Kementerian ESDM akhirnya merampungkan penyusunan Rencana Usaha Penyediaan Tenaga Listrik (RUPTL) tahun 2021-2030. RUPTL yang diklaim paling hijau dengan porsi pembangkit EBT 51,6% ini juga telah ditandatangani oleh Menteri ESDM Arifin Tasrif.
Direktur Jenderal EBTKE Kementerian ESDM Dadan Kusdiana menyatakan RUPTL kali ini difokuskan untuk mengejar target bauran EBT sebesar 23% pada 2025.
Dadan mengatakan penerbitan RUPTL periode 2021-2030 akan sepaket dengan rancangan Peraturan Presiden mengenai harga beli listrik energi baru terbarukan (EBT). "Setahu saya sudah rampung. Koordinatornya di Dirjen Listrik," kata Dadan kepada Katadata.co.id, Jumat (24/9).
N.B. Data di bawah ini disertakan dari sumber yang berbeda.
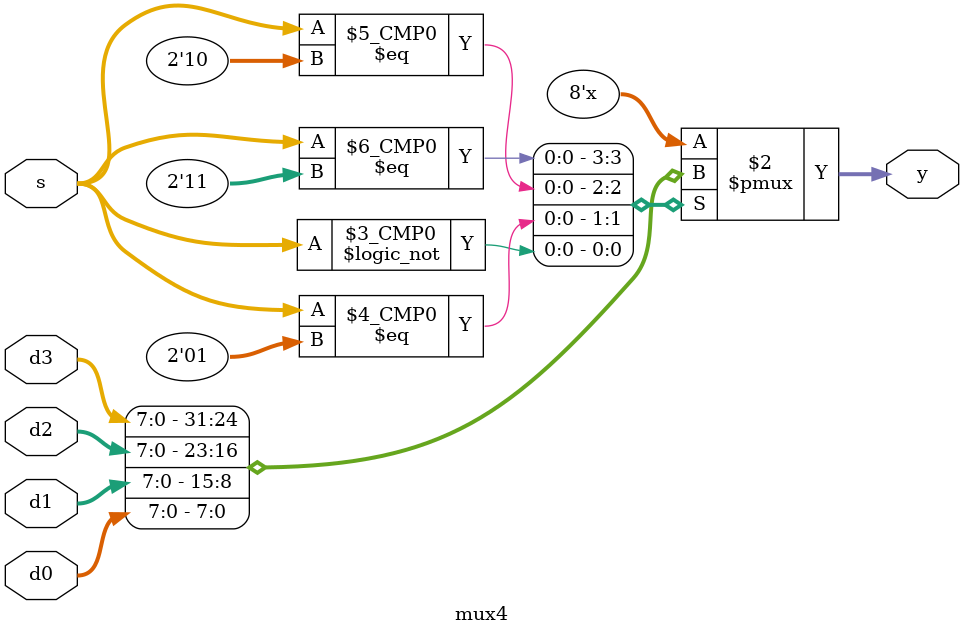
<source format=sv>
module mux4 #(parameter WIDTH=8)
             (input  logic [WIDTH-1:0] d0, d1, d2, d3,
              input  logic [1:0]       s,
              output logic [WIDTH-1:0] y);
    always_comb
        case(s)
            2'b11: y = d3;
            2'b10: y = d2;
            2'b01: y = d1;
            2'b00: y = d0;
        endcase
endmodule

</source>
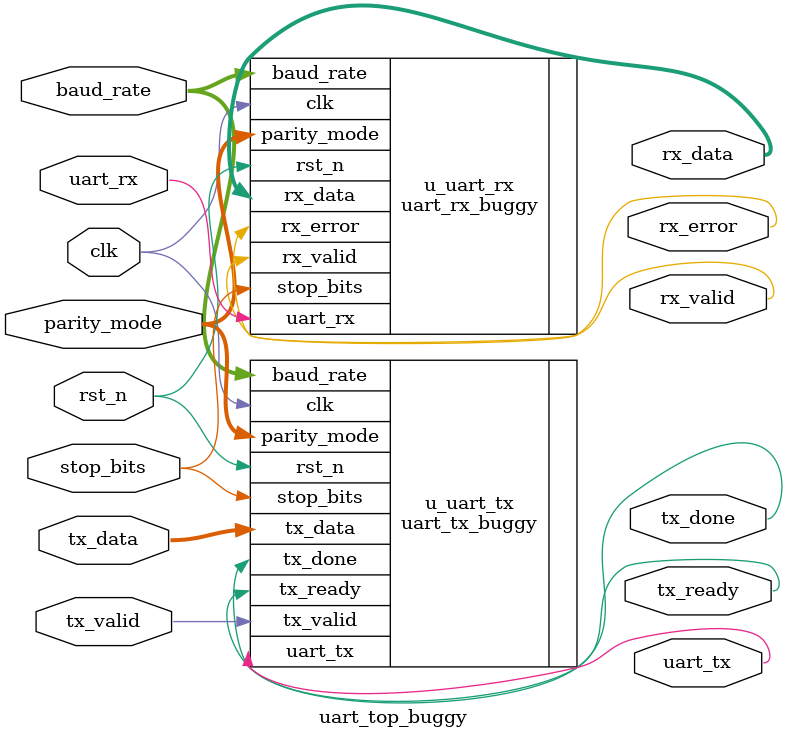
<source format=sv>

module uart_top_buggy #(
    parameter CLK_FREQ   = 50_000_000,  // System clock frequency
    parameter DATA_WIDTH = 8            // Data width (typically 8)
)(
    input  logic                    clk,
    input  logic                    rst_n,
    
    // Configuration
    input  logic [31:0]             baud_rate,      // Baud rate
    input  logic [1:0]              parity_mode,    // 0: None, 1: Even, 2: Odd
    input  logic                    stop_bits,      // 0: 1 stop bit, 1: 2 stop bits
    
    // TX interface
    input  logic [DATA_WIDTH-1:0]   tx_data,
    input  logic                    tx_valid,
    output logic                    tx_ready,
    output logic                    tx_done,
    
    // RX interface
    output logic [DATA_WIDTH-1:0]   rx_data,
    output logic                    rx_valid,
    output logic                    rx_error,
    
    // UART serial interface
    output logic                    uart_tx,
    input  logic                    uart_rx
);

    // Buggy TX instance
    uart_tx_buggy #(
        .CLK_FREQ   (CLK_FREQ),
        .DATA_WIDTH (DATA_WIDTH)
    ) u_uart_tx (
        .clk            (clk),
        .rst_n          (rst_n),
        .baud_rate      (baud_rate),
        .parity_mode    (parity_mode),
        .stop_bits      (stop_bits),
        .tx_data        (tx_data),
        .tx_valid       (tx_valid),
        .tx_ready       (tx_ready),
        .uart_tx        (uart_tx),
        .tx_done        (tx_done)
    );
    
    // Buggy RX instance
    uart_rx_buggy #(
        .CLK_FREQ   (CLK_FREQ),
        .DATA_WIDTH (DATA_WIDTH)
    ) u_uart_rx (
        .clk            (clk),
        .rst_n          (rst_n),
        .baud_rate      (baud_rate),
        .parity_mode    (parity_mode),
        .stop_bits      (stop_bits),
        .rx_data        (rx_data),
        .rx_valid       (rx_valid),
        .rx_error       (rx_error),
        .uart_rx        (uart_rx)
    );

endmodule

</source>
Saat dikonfirmasi perihal tersebut, Direktur Pembinaan Program Ketenagalistrikan Kementerian ESDM Jisman Hutajulu membenarkan jika penyusunan RUPTL 2021-2030 telah rampung. Meski demikian, dia belum mau membeberkan lebih jauh. "Tunggu diseminasi minggu depan," ujarnya.
PLN sebelumnya mengklaim rencana usaha penyediaan tenaga listrik (RUPTL) untuk periode 2021-2030 sebagai yang paling hijau alias ramah lingkungan. Pasalnya, porsi pembangkit EBT yang diusulkan oleh mereka naik menjadi 51,6% dalam draft RUPTL.
Direktur Niaga dan Manajemen Pelanggan PLN Bob Syahril mengatakan dalam draft RUPTL 2021-2030 yang masih disusun porsi pembangkit EBT akan digenjot menjadi 51,6%. Sebelumnya pemerintah menargetkan porsi pembangkit EBT dalam RUPTL kali ini berkisar 48%, lebih tinggi dari RUPTL 2019-2028 yakni 30%.
"Kita ingin, ini yang sudah kita nyatakan merupakan RUPTL paling hijau yang pernah diusulkan oleh PLN," katanya kepada Katadata.co.id, Jumat (20/8).
Direktur Eksekutif Institute for Essential Services Reform (IESR) Fabby Tumiwa menyambut baik usulan PLN dalam menggenjot pembangkit EBT dalam RUPTL kali ini. Menurut dia, RUPTL harus menyesuaikan dengan rencana pemerintah untuk mencapai dekarbonisasi sebelum 2060.
Selain itu, RUPTL juga harus selaras dengan target penurunan emisi Gas Rumah Kaca (GRK) yang disampaikan oleh pemerintah melalui Nationally Determined Contribution (NDC). Apalagi target penurunan emisi 2020-2030 dalam NDC bisa saja berubah menjadi lebih tinggi. Negara-negara juga diminta meningkatkan ambisi iklim, mengacu pada laporan Intergovernmental Panel on Climate Change (IPCC) ke-6 yang baru dikeluarkan.
Fabby menilai RUPTL 2021-2030 perlu mempertegas target bauran EBT 23% untuk 2025 secara lebih luas. Menurut perhitungan IESR, untuk bisa mencapai target bauran EBT, setidaknya dibutuhkan tambahan 14 gigawatt (GW) kapasitas pembangkit energi terbarukan.
"Kira-kira 10 GW dibangun oleh PLN. Kalau misalnya rencana penambahan kapasitas energi terbarukan yang direncanakan perusahaan dalam RUPTL ini mencapai 10 GW pada 2025, artinya itu sudah kompatibel dengan target 23%," ujarnya.
Fabby juga mengingatkan berhasil tidaknya target bauran EBT bergantung pada eksekusi pelaksanaan proyek. Hal tersebut juga mengacu pada rencana lelang atau pengadaan pembangkit, pembangunan infrastruktur pendukung lain, serta perbaikan terms PPA untuk mendorong bankability proyek energi terbarukan.